Your concern about Meta's license is fair, I have no useful opinion on that. I certainly wish they would use a freer license, though I am loath to look a gift horse in the mouth.

My concern in this thread is people rejecting the concept of open source model weights as not "true" open source, because there is more that could be open sourced. It discounts a huge amount of value model developers provide when they open source weights. You are doing a variant of that here by trying to claim a narrow definition of "free software". I don't have any interest in the FSF definition.

Miraste · 2025-01-30T15:59:01 1738252741

I'm in favor of FOSS, and I'd like to see more truly open models for ideological reasons, but I don't see a lot of practical value for individuals in open-sourcing the process. You still can't build one yourself. How does it help to know the steps when creating a base model still costs >tens of millions of dollars?

It seems to me that open source weights enable everything the FOSS community is practically capable of doing.

diggan · 2025-01-30T16:05:46 1738253146

> How does it help to know the steps when creating a base model still costs >tens of millions of dollars?

You can still learn web development even though you don't have 10,000s of users with a large fleet of servers and distributed servers. Thanks to FOSS, it's trivial to go through GitHub and find projects you can learn a bunch from, which is exactly what I did when I started out.

With LLMs, you don't have a lot of options. Sure, you can download and fine-tune the weights, but what if you're interested in how the weights are created in the first place? Some companies are doing a good job (like the folks building OLMo) to create those resources, but the others seems to just want to use FOSS because it's good marketing VS OpenAI et al.

Miraste · 2025-01-30T16:26:54 1738254414

Learning resources are nice, but I don't think it's analogous to web dev. I can download nginx and make a useful website right now, no fleet of servers needed. I can even get it hosted for free. Making a useful LLM absolutely, 100% requires huge GPU clusters. There is no entry level, or rather that is the entry level. Because of the scale requirements, FOSS model training frameworks (see GPT-NeoX) are only helpful for large, well-funded labs. It's also difficult to open-source training data, because of copyright.

Finetuning weights and building infrastructure around that involves almost all the same things as building a model, except it's actually possible. That's where I've seen most small-scale FOSS development take place over the last few years.

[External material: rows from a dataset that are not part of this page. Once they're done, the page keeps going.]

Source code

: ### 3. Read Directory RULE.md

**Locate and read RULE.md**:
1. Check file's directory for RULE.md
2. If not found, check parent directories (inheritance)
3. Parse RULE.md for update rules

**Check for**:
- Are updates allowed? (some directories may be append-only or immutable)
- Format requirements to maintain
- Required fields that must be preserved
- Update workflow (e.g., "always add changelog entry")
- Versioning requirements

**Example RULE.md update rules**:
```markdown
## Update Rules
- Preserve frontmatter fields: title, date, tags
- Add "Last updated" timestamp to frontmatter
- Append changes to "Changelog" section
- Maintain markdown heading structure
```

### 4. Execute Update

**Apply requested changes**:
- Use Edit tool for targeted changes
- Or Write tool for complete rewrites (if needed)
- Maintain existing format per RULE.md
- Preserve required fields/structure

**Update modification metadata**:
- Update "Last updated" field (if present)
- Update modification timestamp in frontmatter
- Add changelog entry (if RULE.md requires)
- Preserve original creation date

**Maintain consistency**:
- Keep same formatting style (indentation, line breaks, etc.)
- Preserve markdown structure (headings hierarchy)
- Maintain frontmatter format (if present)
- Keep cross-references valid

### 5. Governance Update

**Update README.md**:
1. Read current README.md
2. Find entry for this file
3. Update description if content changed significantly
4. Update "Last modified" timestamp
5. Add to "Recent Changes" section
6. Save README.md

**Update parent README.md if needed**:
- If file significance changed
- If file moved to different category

fzzzy · 2025-01-30T17:58:55 1738259935

This isn't true. Learning how to train a 124M is just as useful as a 700B, and is possible on a laptop. https://github.com/karpathy/nanoGPT

Miraste · 2025-01-30T18:14:19 1738260859

To clarify my point:

Learning how to make a small website is useful, and so is the website.

Learning how to finetune a large GPT is useful, and so is the finetuned model.

Learning how to train a 124M GPT is useful, but the resulting model is useless.

diggan · 2025-01-30T18:18:04 1738261084

> Finetuning weights and building infrastructure around that involves almost all the same things as building a model

Those are two completely different roles? One is mostly around infrastructure and the other is actual ML. There are people who know both, I'll give you that, but I don't think that's the default or even common. Fine-tuning is trivial compared to building your own model and deployments/infrastructure is something else entirely.

fzzzy · 2025-01-30T17:56:20 1738259780

It wouldn't cost tens of millions of dollars to create a 500m or 1b, and the process of learning is transferrable to larger model weights.